= Kwok Nai-wang =

Hong Kong Christian Council pastor

Rev. Kwok Nai-wang (郭乃弘; b. 1938-) is a retired senior pastor affiliated with the Hong Kong Council of the Church of Christ in China (HKCCCC). He is the former general secretary of Hong Kong Christian Council (HKCC), the former director of the Hong Kong Christian Service (香港基督教服務處) from 1980 to 1988, and the founding director of the Hong Kong Christian Institute (香港基督徒學會, or known as HKCI), a Christian activist group founded in 1988 to promote democracy.

== Biography ==
Kwok was born in a middle-class family. He was the youngest son of Kwok Chung Yu (郭宗宇), a deacon of China Congregational Church and an employee of Jardine Matheson.

He finished his secondary education at Queen's College. He graduated at the University of Hong Kong with BA in Philosophy in 1963 and the Yale Divinity School (YDS) in 1966. In the same year, he was ordained at the Centre Church on-the-Green at New Haven, Connecticut. Upon his return to Hong Kong, he took up the post as a pastor at Shum Oi Church, the Church of Christ in China in Shek Kip Mei from 1966 to 1977. He has also taught in the Chung Chi College from 1966 to 1973. During 1977 to 1988, he was the general secretary of HKCC, before he founded his own NGO, HKCI, to further promote the interaction of society and the Church in Hong Kong. He has also served as the director of the Hong Kong Christian Service between 1980 and 1988.

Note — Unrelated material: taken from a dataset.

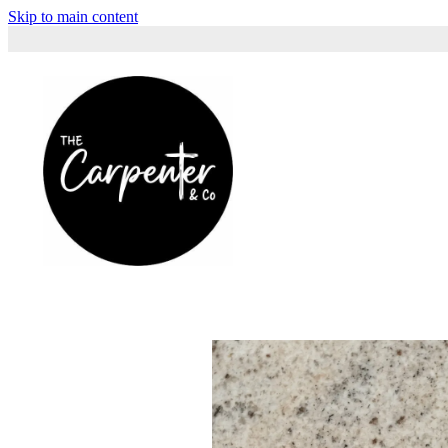
Skip to main content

After retirement, he has taught in Lutheran Theological Seminary in Hong Kong from 2001 onwards. Besides teaching, he also held the post of senior minister at the Kowloon Union Church (KUC) from 2006 to 2008. In 2010, he received the Lux et Veritas award from the YDS, in honor of his contribution to the transformation of the Hong Kong church.

He was also one of the first ten supporters of Occupy Central with Love and Peace, a pro-democracy organization that urges for the universal suffrage of the Chief Executive of Hong Kong.

== Personal life ==
He was married to Dorothy Louise McMahon in 1966 and was divorced in 1973. Together, they had a daughter. He remarried with Dorothy Wong (汪曼華) in 1993. Dorothy Wong was a headmaster at CCC Yenching College. He was diagnosed with lymphoma in 2015 and has since then written a book on his reflection of his cancer journey.